Polygenic risk scores and other genomic analyses require large individual-level genotype datasets, yet strict data access restrictions impede sharing. Synthetic genotype generation offers a privacy-preserving alternative, but most existing methods operate unconditionally, producing samples without phenotype alignment, or rely on unsupervised compression, creating a gap between statistical fidelity and downstream task utility. We present SNPgen, a two-stage conditional latent diffusion framework for generating phenotype-supervised synthetic genotypes. SNPgen combines GWAS-guided variant selection (1,024-2,048 trait-associated SNPs) with a variational autoencoder for genotype compression and a latent diffusion model conditioned on binary disease labels via classifier-free guidance. Evaluated on 458,724 UK Biobank individuals across four complex diseases (coronary artery disease, breast cancer, type 1 and type 2 diabetes), models trained on synthetic data matched real-data predictive performance in a train-on-synthetic, test-on-real protocol, approaching genome-wide PRS methods that use $2$-$6\times$ more variants. Privacy analysis confirmed zero identical matches, near-random membership inference (AUC $\approx 0.50$), preserved linkage disequilibrium structure, and high allele frequency correlation ($r \geq 0.95$) with source data. A controlled simulation with known causal effects verified faithful recovery of the imposed genetic association structure.

Figures (11)

• Figure 1: SNPgen pipeline. UK Biobank genotypes and external GWAS summary statistics are combined for GWAS-guided SNP selection, producing a compact set of trait-associated variants. In Stage 1, a 1D VAE encoder compresses the selected SNPs into a continuous latent space $\mathbf{z}$. In Stage 2, a latent diffusion model (1D UNet DDPM) generates novel latent representations conditioned on binary disease labels via cross-attention, which are then decoded into synthetic trait-conditioned genotypes.

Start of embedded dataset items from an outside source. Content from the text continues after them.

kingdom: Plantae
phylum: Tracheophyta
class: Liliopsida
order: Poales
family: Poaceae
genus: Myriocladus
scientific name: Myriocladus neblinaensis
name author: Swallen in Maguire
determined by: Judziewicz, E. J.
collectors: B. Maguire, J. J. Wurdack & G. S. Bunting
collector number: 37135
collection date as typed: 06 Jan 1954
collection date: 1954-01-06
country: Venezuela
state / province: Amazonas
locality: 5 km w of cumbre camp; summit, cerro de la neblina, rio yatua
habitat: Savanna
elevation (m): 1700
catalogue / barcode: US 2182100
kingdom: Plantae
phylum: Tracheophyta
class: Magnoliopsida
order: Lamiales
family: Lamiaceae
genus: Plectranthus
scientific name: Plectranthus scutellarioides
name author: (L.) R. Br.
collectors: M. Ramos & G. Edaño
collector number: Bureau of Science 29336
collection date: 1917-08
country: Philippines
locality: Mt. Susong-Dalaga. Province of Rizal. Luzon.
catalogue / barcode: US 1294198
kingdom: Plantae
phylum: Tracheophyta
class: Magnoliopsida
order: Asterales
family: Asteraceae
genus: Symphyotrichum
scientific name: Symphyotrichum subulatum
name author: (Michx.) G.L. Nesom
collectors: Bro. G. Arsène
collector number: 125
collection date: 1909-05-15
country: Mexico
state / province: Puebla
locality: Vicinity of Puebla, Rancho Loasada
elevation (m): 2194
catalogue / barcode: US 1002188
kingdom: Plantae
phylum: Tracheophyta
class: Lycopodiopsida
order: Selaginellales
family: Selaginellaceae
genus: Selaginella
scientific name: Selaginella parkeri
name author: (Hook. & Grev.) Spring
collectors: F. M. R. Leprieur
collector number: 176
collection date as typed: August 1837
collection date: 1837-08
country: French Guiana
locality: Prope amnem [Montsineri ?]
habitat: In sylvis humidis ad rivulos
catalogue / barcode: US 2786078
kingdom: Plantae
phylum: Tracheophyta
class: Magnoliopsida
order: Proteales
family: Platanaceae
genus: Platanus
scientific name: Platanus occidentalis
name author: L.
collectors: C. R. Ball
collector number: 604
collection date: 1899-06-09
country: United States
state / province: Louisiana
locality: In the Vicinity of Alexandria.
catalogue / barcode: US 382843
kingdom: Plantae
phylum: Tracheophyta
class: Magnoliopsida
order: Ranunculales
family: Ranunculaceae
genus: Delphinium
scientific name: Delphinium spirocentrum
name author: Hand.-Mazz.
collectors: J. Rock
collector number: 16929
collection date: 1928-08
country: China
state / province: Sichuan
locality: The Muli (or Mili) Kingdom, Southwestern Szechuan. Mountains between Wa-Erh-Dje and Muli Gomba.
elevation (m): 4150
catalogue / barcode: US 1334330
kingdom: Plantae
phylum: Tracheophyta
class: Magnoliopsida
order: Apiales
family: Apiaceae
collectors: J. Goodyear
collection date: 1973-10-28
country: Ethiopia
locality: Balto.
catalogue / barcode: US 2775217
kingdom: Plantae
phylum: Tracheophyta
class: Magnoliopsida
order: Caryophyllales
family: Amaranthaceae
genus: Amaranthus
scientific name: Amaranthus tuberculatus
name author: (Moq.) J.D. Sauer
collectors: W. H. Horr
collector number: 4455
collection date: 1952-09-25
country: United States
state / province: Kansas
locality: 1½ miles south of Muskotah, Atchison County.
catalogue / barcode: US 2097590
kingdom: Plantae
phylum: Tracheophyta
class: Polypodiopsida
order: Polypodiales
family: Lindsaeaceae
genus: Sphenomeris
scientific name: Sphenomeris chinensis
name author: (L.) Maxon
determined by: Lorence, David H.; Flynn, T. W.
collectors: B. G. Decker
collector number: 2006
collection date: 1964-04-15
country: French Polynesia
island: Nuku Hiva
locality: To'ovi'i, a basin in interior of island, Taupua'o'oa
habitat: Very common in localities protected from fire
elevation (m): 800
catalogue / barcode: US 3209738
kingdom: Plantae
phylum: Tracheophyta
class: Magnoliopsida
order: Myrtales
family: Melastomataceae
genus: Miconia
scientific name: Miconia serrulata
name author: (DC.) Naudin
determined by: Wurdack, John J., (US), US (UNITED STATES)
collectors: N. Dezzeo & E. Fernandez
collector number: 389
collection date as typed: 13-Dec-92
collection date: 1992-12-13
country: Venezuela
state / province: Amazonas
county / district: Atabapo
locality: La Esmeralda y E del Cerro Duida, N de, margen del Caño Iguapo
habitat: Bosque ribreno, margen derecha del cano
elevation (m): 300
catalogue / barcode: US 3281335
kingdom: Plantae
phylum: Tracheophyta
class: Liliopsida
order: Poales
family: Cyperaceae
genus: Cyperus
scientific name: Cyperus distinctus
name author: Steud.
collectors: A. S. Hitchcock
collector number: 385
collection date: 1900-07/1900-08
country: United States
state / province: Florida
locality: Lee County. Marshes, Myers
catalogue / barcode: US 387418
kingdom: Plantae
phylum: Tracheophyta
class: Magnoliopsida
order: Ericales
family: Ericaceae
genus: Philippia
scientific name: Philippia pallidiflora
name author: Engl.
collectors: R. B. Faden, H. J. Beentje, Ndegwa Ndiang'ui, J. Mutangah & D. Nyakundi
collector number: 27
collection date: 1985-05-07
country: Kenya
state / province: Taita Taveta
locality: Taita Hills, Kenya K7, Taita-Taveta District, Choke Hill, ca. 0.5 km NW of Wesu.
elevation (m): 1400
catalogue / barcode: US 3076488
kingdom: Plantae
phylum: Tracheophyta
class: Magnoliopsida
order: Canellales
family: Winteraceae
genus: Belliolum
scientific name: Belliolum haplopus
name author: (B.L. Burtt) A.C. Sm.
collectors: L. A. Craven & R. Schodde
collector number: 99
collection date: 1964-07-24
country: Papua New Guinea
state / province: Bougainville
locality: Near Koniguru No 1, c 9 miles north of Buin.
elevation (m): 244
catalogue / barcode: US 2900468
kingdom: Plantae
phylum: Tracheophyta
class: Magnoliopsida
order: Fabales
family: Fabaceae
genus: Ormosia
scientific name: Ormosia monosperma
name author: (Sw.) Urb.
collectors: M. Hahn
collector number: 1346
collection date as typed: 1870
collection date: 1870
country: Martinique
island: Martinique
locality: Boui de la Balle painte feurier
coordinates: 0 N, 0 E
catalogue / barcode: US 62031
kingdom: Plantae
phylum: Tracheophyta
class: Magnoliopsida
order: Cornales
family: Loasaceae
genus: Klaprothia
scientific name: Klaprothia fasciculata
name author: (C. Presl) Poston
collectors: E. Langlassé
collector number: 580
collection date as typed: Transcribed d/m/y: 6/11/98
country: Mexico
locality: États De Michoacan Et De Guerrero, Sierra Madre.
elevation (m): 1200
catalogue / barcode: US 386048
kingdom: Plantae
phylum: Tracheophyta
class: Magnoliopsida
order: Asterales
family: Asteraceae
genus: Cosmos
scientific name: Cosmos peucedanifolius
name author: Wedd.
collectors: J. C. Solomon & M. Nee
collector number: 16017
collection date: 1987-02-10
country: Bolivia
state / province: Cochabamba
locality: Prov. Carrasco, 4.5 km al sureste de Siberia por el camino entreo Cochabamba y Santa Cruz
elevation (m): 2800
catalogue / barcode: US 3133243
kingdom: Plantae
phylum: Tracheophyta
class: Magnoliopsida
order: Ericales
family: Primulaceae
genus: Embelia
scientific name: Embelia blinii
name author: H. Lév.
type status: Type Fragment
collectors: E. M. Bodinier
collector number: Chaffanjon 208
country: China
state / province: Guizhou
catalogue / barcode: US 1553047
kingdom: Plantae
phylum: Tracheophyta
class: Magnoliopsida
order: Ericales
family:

• Figure 2: Downstream risk prediction (ROC-AUC) across four UK Biobank traits. Bars show three models (XGBoost, XGBoost Balanced, PRS Univariate) under four data conditions: Real, Reconstructed, Synthetic, and Synthetic Augmented. Error bars: 95% CI from 5-fold CV. Dashed lines: External PRS baseline. Cohort sizes: CAD $n{=}458{,}724$ (35,306 cases); BC $n{=}248{,}987$ (19,634 cases, female only); T1D $n{=}458{,}724$ (4,593 cases); T2D $n{=}458{,}724$ (38,541 cases).
• Figure 3: Pairwise LD ($r^2$) for T2D (first 200 SNPs). Left: original. Centre: reconstructed. Right: synthetic. Block-diagonal structure is preserved.
• Figure S1: Pairwise LD ($r^2$) for CAD (2,048 SNPs). Left: original. Centre: VAE-reconstructed. Right: LDM-generated synthetic.
• Figure S2: Pairwise LD ($r^2$) for BC (1,024 SNPs). Left: original. Centre: VAE-reconstructed. Right: LDM-generated synthetic.